Task instructions:
What you return must match the records below exactly, apart from the omitted pictures.

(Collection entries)
━━━━━━━━

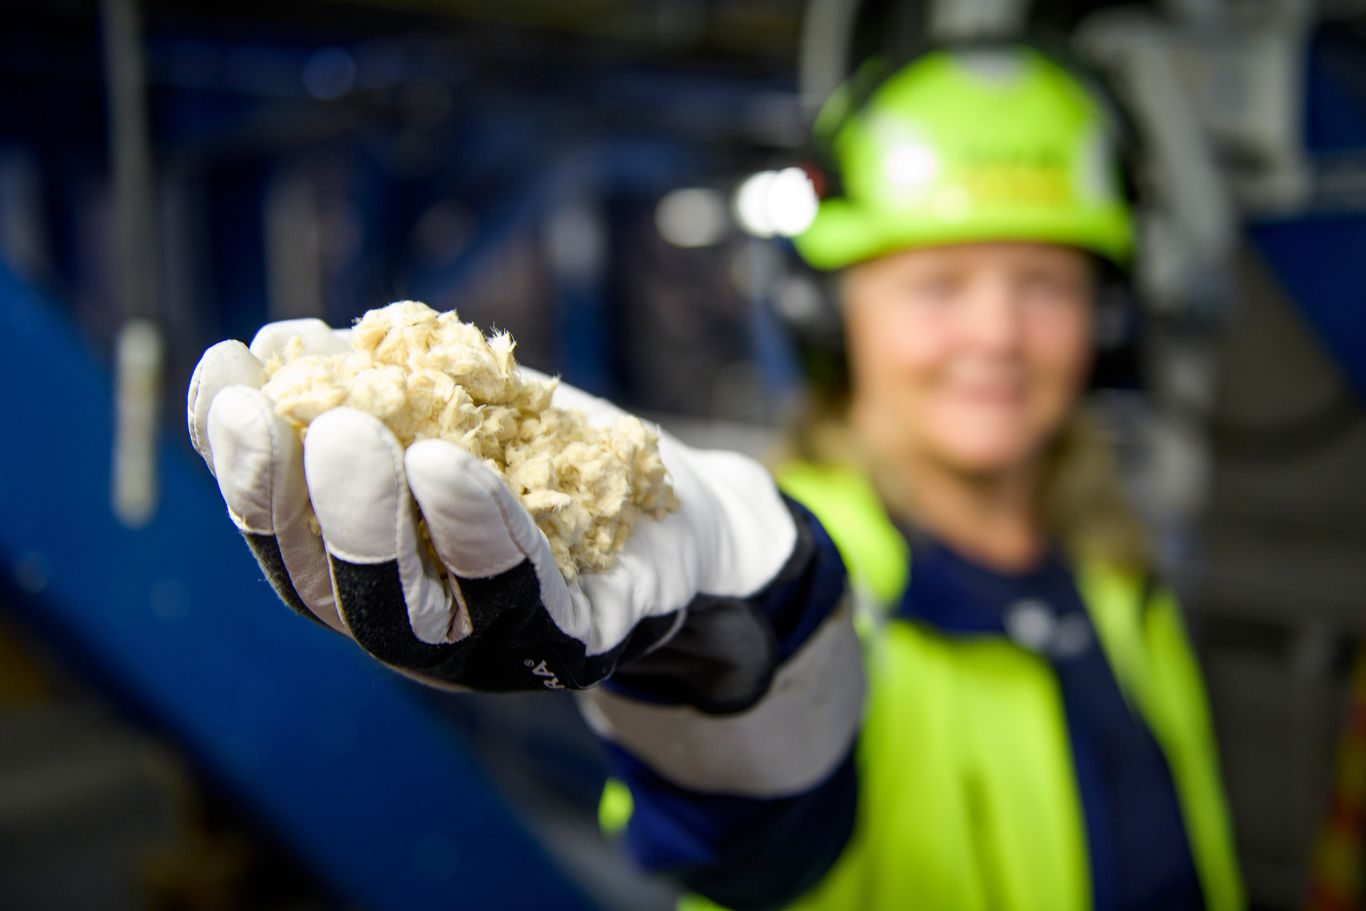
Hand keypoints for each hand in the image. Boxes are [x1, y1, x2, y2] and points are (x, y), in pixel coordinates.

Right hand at [187, 317, 798, 705]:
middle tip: (286, 416)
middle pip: (332, 590)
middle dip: (295, 501)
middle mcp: (418, 630)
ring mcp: (494, 650)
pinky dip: (484, 535)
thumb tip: (284, 342)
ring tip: (356, 433)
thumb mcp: (456, 408)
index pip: (284, 533)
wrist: (676, 514)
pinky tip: (454, 467)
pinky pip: (530, 597)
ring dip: (371, 523)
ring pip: (413, 613)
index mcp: (372, 575)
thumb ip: (375, 384)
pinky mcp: (578, 644)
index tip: (223, 374)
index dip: (241, 458)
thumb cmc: (550, 460)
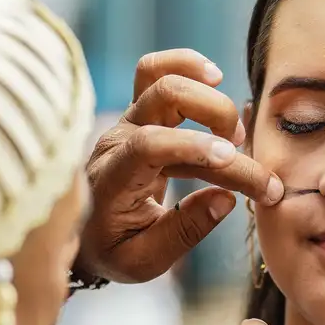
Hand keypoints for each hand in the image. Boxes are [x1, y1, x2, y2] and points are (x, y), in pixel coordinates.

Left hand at [77, 49, 284, 283]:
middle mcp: (116, 140)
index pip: (149, 144)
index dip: (193, 145)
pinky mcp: (138, 114)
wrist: (84, 234)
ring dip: (208, 95)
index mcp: (113, 179)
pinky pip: (154, 71)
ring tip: (234, 131)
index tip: (232, 160)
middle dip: (215, 115)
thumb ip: (185, 231)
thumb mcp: (145, 260)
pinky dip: (187, 65)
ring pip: (160, 77)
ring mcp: (125, 122)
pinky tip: (214, 79)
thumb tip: (227, 200)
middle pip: (163, 96)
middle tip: (241, 154)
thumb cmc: (113, 249)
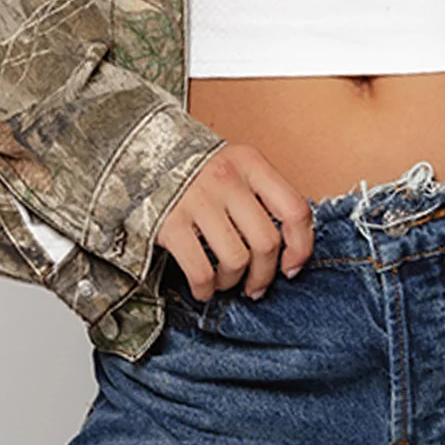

━━━━━━━━

Result of this exercise:
Hand keypoints for each hand in the image. Boxes are [x1, y1, x2, y2] and points are (x, y), in pixel coordinates.

Right hand at [187, 317, 798, 705]:
middle tip: (286, 416)
middle pip: (332, 590)
middle dip: (295, 501)
middle mcp: (418, 630)
ring mcp: (494, 650)
pinky dip: (484, 535)
thumb tip: (284, 342)
ring tip: (356, 433)
thumb mcp: (456, 408)
index pip: (284, 533)
wrist: (676, 514)
pinky tip: (454, 467)
pinky pip: (530, 597)
ring dip: (371, 523)
ring pip: (413, 613)
index mcp: (372, 575)
thumb ip: (375, 384)
pinky mcp: (578, 644)
index tip: (223, 374)
index dip: (241, 458)
thumb cmc: (550, 460)
Hand keypoints for each hand in the image. Boxes are [x1, y1, x2, y2] and points are (x, y), in pixel coordinates.

Left hand at [77, 49, 284, 283]:
middle mcp: (116, 140)
index pip: (149, 144)
index dip: (193, 145)
pinky mcp: (138, 114)
wrist: (84, 234)
ring dip: (208, 95)
index mcp: (113, 179)
pinky pip: (154, 71)
ring tip: (234, 131)
index tip: (232, 160)
middle dip: (215, 115)
thumb ip: (185, 231)
thumb mcp: (145, 260)
pinky dip: (187, 65)
ring pip: (160, 77)
ring mcp: (125, 122)
pinky tip: (214, 79)
thumb tip: (227, 200)
middle pip: (163, 96)
middle tip: (241, 154)
thumb cmc: (113, 249)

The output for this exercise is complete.